◆ Problem details ◆
Reproduce the Gauss' law thread starting with "Blueleaf said that" and going on through "a continuous function.", renaming "boundary" as "interface".

Gauss' law for concentric circles

[ehild]

The answer is b.

So all charge on the surface is at b distance from the centre. Are you satisfied?

 

[gracy]

I was asking we take the +2q as a whole in spite of the fact that they are distributed.

 

[ehild]

I was asking we take the +2q as a whole in spite of the fact that they are distributed.

The whole charge is -2q, and it is distributed evenly on the outer surface of the inner shell.
Remember "charge" is not an object but a property. There are particles with charge. That -2q charge can belong to a lot of excess electrons, which are distributed on the surface.

 

[gracy]

But at r= c why Electric field s not zero?Charge enclosed is zero.

 

[gracy]

Charge enclosed is zero.

+2q &-2q cancel each other.

 

[ehild]

But at r= c why Electric field s not zero?Charge enclosed is zero.

There is discontinuity of the field at r=c. E is not zero for r<c and E= at r>c

 

[gracy]

There is discontinuity of the field at r=c. E is not zero for r<c and E= at r>c

so how to deal with it?with that formula ;given by blueleaf 7?but I have something to ask about it.

 

[ehild]

+2q &-2q cancel each other.

The 2q and -2q cancel each other inside a Gaussian sphere which radius is greater than c. It might by greater only by the size of an atom, but it must be grater.

 

[gracy]

The 2q and -2q cancel each other inside a Gaussian sphere which radius is greater than c

you mean +2q is at distance which might by greater only by the size of an atom, but it must be grater than c

 

[ehild]

so how to deal with it?with that formula ;given by blueleaf 7?but I have something to ask about it.

Blueleaf said that E=0 inside the metal shell, for<r<d. r = c is the boundary between the empty space and the body of the metallic shell. E is defined at both sides of this boundary, but these values are not equal. E is not a continuous function.

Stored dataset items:
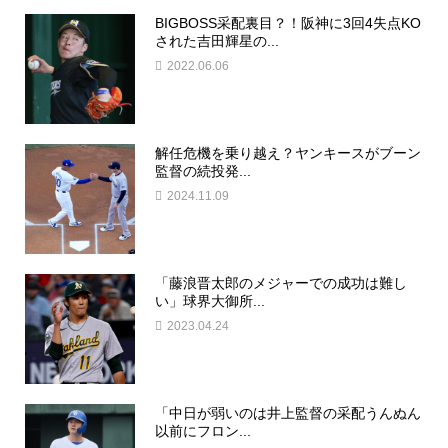
BIGBOSS采配裏目？！阪神に3回4失点KO
された吉田輝星の...
2022.06.06
解任危機を乗り越え？ヤンキースがブーン
監督の続投発...
2024.11.09
「藤浪晋太郎のメジャーでの成功は難し
い」球界大御所...
2023.04.24
「中日が弱いのは井上監督の采配うんぬん
以前にフロン...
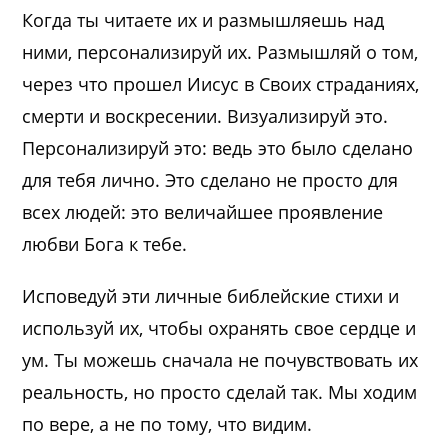
Когда ты читаете их и размышляешь над
ними, персонализируй их. Размышляй о том,
через что прошел Иисус в Своих страданиях,
смерти и воскресении. Визуализируй это.
Персонализируй это: ведь это было сделано
для тебя лично. Это сделано не просто для
всех людей: это величайшее проявление
любви Бога к тебе.
Исповедуй эти личные библейские стихи и
используй их, чтобы охранять свое сердце и
ум. Ты можешь сначала не почувствовать их
реальность, но просто сделай так. Мы ходим
по вере, а не по тому, что видим.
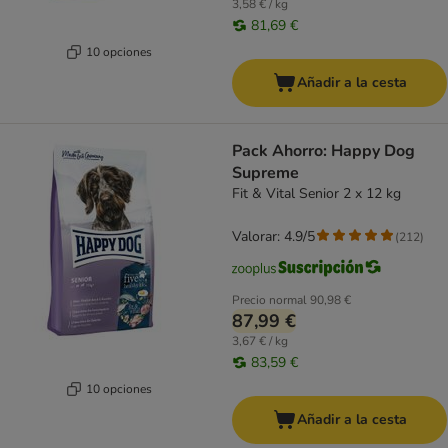
3,58 € / kg
81,69 €
10 opciones
Añadir a la cesta
Pack Ahorro: Happy Dog
Supreme
Fit & Vital Senior 2 x 12 kg
Valorar: 4.9/5
(
212
)
Precio normal
90,98 €
87,99 €
3,67 € / kg
83,59 €
10 opciones
Añadir a la cesta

◆ Result of this task ◆
Blueleaf said that E=0 inside the metal shell, for<r<d. r = c is the interface between the empty space and the body of the metallic shell. E is defined at both sides of this interface, but these values are not equal. E is not a continuous function.